WORK REQUEST – Word for word, copy the entire listing below, but do not carry over any pictures.
RECORD EXTRACTS START
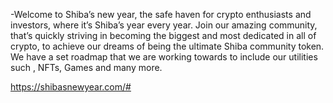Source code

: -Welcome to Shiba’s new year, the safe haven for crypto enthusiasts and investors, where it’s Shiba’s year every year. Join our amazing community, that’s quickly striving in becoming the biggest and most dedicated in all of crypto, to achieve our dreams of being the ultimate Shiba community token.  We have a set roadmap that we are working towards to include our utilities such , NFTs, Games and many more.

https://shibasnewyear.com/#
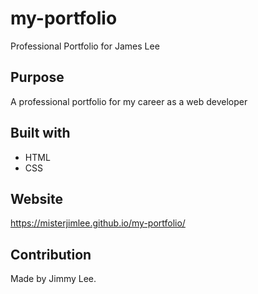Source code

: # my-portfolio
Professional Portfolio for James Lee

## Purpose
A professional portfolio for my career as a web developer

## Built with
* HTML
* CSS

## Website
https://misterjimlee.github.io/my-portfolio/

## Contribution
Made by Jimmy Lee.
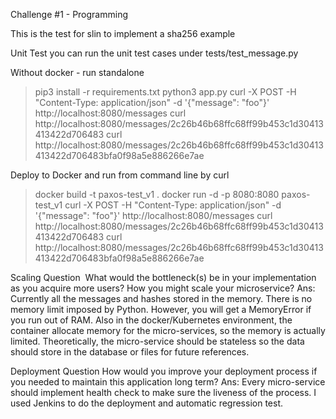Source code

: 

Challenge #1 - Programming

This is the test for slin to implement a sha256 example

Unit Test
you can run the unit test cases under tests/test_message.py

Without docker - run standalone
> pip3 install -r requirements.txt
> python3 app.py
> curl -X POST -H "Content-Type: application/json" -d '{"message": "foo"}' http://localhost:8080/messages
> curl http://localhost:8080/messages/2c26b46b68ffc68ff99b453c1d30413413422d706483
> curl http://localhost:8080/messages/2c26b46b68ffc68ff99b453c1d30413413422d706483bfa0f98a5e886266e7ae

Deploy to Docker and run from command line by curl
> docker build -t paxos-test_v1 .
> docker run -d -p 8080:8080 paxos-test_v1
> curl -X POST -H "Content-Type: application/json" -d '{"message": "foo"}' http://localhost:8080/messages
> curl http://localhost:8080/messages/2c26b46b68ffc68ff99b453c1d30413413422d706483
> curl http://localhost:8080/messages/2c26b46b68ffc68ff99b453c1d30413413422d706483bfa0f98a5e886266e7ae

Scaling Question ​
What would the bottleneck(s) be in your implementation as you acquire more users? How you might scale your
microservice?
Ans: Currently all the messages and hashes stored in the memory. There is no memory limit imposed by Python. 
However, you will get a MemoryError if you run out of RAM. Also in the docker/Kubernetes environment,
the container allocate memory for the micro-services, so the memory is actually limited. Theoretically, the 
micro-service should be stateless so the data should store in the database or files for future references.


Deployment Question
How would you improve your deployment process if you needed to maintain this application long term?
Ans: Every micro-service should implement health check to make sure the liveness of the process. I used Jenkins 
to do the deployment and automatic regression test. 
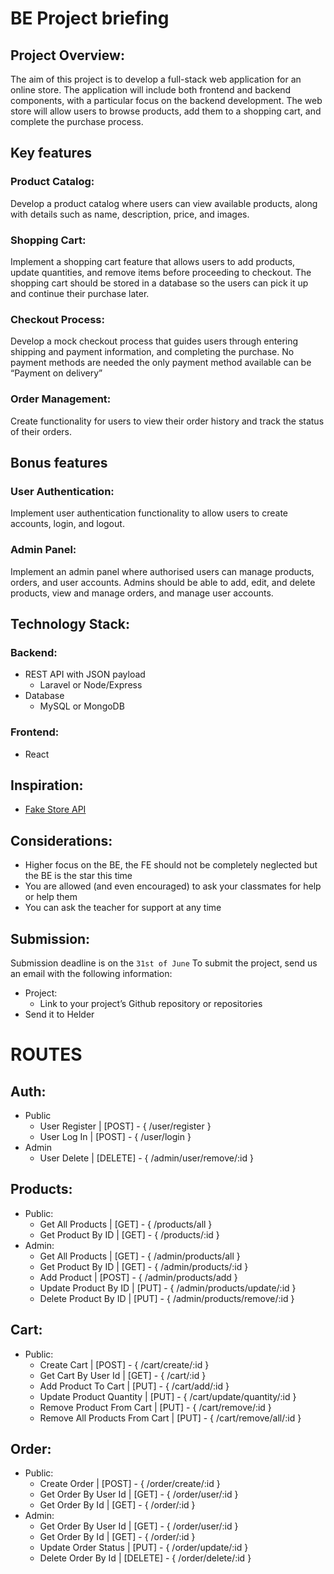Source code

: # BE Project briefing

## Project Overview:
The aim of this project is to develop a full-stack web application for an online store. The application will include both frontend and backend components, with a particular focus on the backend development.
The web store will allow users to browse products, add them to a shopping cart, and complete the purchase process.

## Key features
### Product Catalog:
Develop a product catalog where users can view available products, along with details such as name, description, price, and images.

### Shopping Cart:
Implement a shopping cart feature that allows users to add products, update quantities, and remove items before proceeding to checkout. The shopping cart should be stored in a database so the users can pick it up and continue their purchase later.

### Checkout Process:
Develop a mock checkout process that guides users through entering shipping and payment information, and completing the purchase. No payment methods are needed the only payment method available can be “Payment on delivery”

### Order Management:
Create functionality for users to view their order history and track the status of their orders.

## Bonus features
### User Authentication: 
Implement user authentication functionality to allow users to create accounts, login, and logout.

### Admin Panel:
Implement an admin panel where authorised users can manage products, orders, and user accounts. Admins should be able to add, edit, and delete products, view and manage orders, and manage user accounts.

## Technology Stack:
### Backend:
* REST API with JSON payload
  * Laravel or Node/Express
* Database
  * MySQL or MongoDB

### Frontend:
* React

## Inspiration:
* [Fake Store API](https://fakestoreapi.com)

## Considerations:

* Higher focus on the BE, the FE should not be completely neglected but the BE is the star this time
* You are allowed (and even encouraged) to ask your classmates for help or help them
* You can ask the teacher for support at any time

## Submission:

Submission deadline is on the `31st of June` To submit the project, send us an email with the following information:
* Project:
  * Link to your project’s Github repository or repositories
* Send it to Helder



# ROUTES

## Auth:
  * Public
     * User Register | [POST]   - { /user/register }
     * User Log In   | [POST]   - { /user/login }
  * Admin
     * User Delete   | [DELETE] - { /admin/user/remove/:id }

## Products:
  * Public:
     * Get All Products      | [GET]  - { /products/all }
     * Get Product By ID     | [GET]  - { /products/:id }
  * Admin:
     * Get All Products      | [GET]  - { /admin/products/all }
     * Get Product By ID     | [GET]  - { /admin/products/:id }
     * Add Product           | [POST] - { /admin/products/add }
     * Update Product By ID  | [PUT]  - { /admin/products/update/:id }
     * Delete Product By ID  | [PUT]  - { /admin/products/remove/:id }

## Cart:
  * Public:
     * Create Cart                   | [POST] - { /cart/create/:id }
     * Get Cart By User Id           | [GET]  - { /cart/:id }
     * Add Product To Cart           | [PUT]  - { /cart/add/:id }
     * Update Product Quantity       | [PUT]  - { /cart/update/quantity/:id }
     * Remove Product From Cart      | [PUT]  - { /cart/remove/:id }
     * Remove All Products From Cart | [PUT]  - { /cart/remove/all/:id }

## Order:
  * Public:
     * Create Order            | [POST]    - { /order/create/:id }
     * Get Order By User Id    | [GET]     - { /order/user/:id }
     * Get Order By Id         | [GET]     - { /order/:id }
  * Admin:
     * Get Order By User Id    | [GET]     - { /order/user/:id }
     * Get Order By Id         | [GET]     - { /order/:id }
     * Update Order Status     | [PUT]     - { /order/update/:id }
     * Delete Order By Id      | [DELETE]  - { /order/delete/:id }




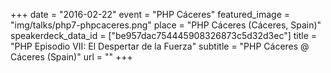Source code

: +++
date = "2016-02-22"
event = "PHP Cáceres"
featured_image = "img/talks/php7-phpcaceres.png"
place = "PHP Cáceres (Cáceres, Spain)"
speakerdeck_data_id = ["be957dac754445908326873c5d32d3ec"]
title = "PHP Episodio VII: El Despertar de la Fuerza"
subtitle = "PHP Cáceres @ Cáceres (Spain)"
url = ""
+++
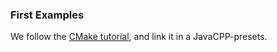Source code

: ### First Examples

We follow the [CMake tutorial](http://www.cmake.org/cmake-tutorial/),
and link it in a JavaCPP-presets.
RECORD EXTRACTS END
TASK SOLUTION –
Source code

: -Welcome to Shiba’s new year, the safe haven for crypto enthusiasts and investors, where it’s Shiba’s year every year. Join our amazing community, that’s quickly striving in becoming the biggest and most dedicated in all of crypto, to achieve our dreams of being the ultimate Shiba community token.  We have a set roadmap that we are working towards to include our utilities such , NFTs, Games and many more.

https://shibasnewyear.com/#
Source code

: # my-portfolio
Professional Portfolio for James Lee

## Purpose
A professional portfolio for my career as a web developer

## Built with
* HTML
* CSS

## Website
https://misterjimlee.github.io/my-portfolio/

## Contribution
Made by Jimmy Lee.
Source code

: 

Challenge #1 - Programming

This is the test for slin to implement a sha256 example

Unit Test
you can run the unit test cases under tests/test_message.py

Without docker - run standalone
> pip3 install -r requirements.txt
> python3 app.py
> curl -X POST -H "Content-Type: application/json" -d '{"message": "foo"}' http://localhost:8080/messages
> curl http://localhost:8080/messages/2c26b46b68ffc68ff99b453c1d30413413422d706483
> curl http://localhost:8080/messages/2c26b46b68ffc68ff99b453c1d30413413422d706483bfa0f98a5e886266e7ae

Deploy to Docker and run from command line by curl
> docker build -t paxos-test_v1 .
> docker run -d -p 8080:8080 paxos-test_v1
> curl -X POST -H "Content-Type: application/json" -d '{"message": "foo"}' http://localhost:8080/messages
> curl http://localhost:8080/messages/2c26b46b68ffc68ff99b453c1d30413413422d706483
> curl http://localhost:8080/messages/2c26b46b68ffc68ff99b453c1d30413413422d706483bfa0f98a5e886266e7ae

Scaling Question ​
What would the bottleneck(s) be in your implementation as you acquire more users? How you might scale your
microservice?
Ans: Currently all the messages and hashes stored in the memory. There is no memory limit imposed by Python. 
However, you will get a MemoryError if you run out of RAM. Also in the docker/Kubernetes environment,
the container allocate memory for the micro-services, so the memory is actually limited. Theoretically, the 
micro-service should be stateless so the data should store in the database or files for future references.


Deployment Question
How would you improve your deployment process if you needed to maintain this application long term?
Ans: Every micro-service should implement health check to make sure the liveness of the process. I used Jenkins 
to do the deployment and automatic regression test. 
Source code

: # BE Project briefing

## Project Overview:
The aim of this project is to develop a full-stack web application for an online store. The application will include both frontend and backend components, with a particular focus on the backend development.
The web store will allow users to browse products, add them to a shopping cart, and complete the purchase process.

## Key features
### Product Catalog:
Develop a product catalog where users can view available products, along with details such as name, description, price, and images.

### Shopping Cart:
Implement a shopping cart feature that allows users to add products, update quantities, and remove items before proceeding to checkout. The shopping cart should be stored in a database so the users can pick it up and continue their purchase later.

### Checkout Process:
Develop a mock checkout process that guides users through entering shipping and payment information, and completing the purchase. No payment methods are needed the only payment method available can be “Payment on delivery”

### Order Management:
Create functionality for users to view their order history and track the status of their orders.

## Bonus features
### User Authentication: 
Implement user authentication functionality to allow users to create accounts, login, and logout.

### Admin Panel:
Implement an admin panel where authorised users can manage products, orders, and user accounts. Admins should be able to add, edit, and delete products, view and manage orders, and manage user accounts.

## Technology Stack:
### Backend:
* REST API with JSON payload
  * Laravel or Node/Express
* Database
  * MySQL or MongoDB

### Frontend:
* React

## Inspiration:
* [Fake Store API](https://fakestoreapi.com)

## Considerations:

* Higher focus on the BE, the FE should not be completely neglected but the BE is the star this time
* You are allowed (and even encouraged) to ask your classmates for help or help them
* You can ask the teacher for support at any time

## Submission:

Submission deadline is on the `31st of June` To submit the project, send us an email with the following information:
* Project:
  * Link to your project’s Github repository or repositories
* Send it to Helder



# ROUTES

## Auth:
  * Public
     * User Register | [POST]   - { /user/register }
     * User Log In   | [POST]   - { /user/login }
  * Admin
     * User Delete   | [DELETE] - { /admin/user/remove/:id }

## Products:
  * Public:
     * Get All Products      | [GET]  - { /products/all }
     * Get Product By ID     | [GET]  - { /products/:id }
  * Admin:
     * Get All Products      | [GET]  - { /admin/products/all }
     * Get Product By ID     | [GET]  - { /admin/products/:id }
     * Add Product           | [POST] - { /admin/products/add }
     * Update Product By ID  | [PUT]  - { /admin/products/update/:id }
     * Delete Product By ID  | [PUT]  - { /admin/products/remove/:id }

## Cart:
  * Public:
     * Create Cart                   | [POST] - { /cart/create/:id }
     * Get Cart By User Id           | [GET]  - { /cart/:id }
     * Add Product To Cart           | [PUT]  - { /cart/add/:id }
     * Update Product Quantity       | [PUT]  - { /cart/update/quantity/:id }
     * Remove Product From Cart      | [PUT]  - { /cart/remove/:id }
     * Remove All Products From Cart | [PUT]  - { /cart/remove/all/:id }

## Order:
  * Public:
     * Create Order            | [POST]    - { /order/create/:id }
     * Get Order By User Id    | [GET]     - { /order/user/:id }
     * Get Order By Id         | [GET]     - { /order/:id }
  * Admin:
     * Get Order By User Id    | [GET]     - { /order/user/:id }
     * Get Order By Id         | [GET]     - { /order/:id }
     * Update Order Status     | [PUT]     - { /order/update/:id }
     * Delete Order By Id      | [DELETE]  - { /order/delete/:id }




Source code

: +++
date = "2016-02-22"
event = "PHP Cáceres"
featured_image = "img/talks/php7-phpcaceres.png"
place = "PHP Cáceres (Cáceres, Spain)"
speakerdeck_data_id = ["be957dac754445908326873c5d32d3ec"]
title = "PHP Episodio VII: El Despertar de la Fuerza"
subtitle = "PHP Cáceres @ Cáceres (Spain)"
url = ""
+++
Source code

: ### First Examples

We follow the [CMake tutorial](http://www.cmake.org/cmake-tutorial/),
and link it in a JavaCPP-presets.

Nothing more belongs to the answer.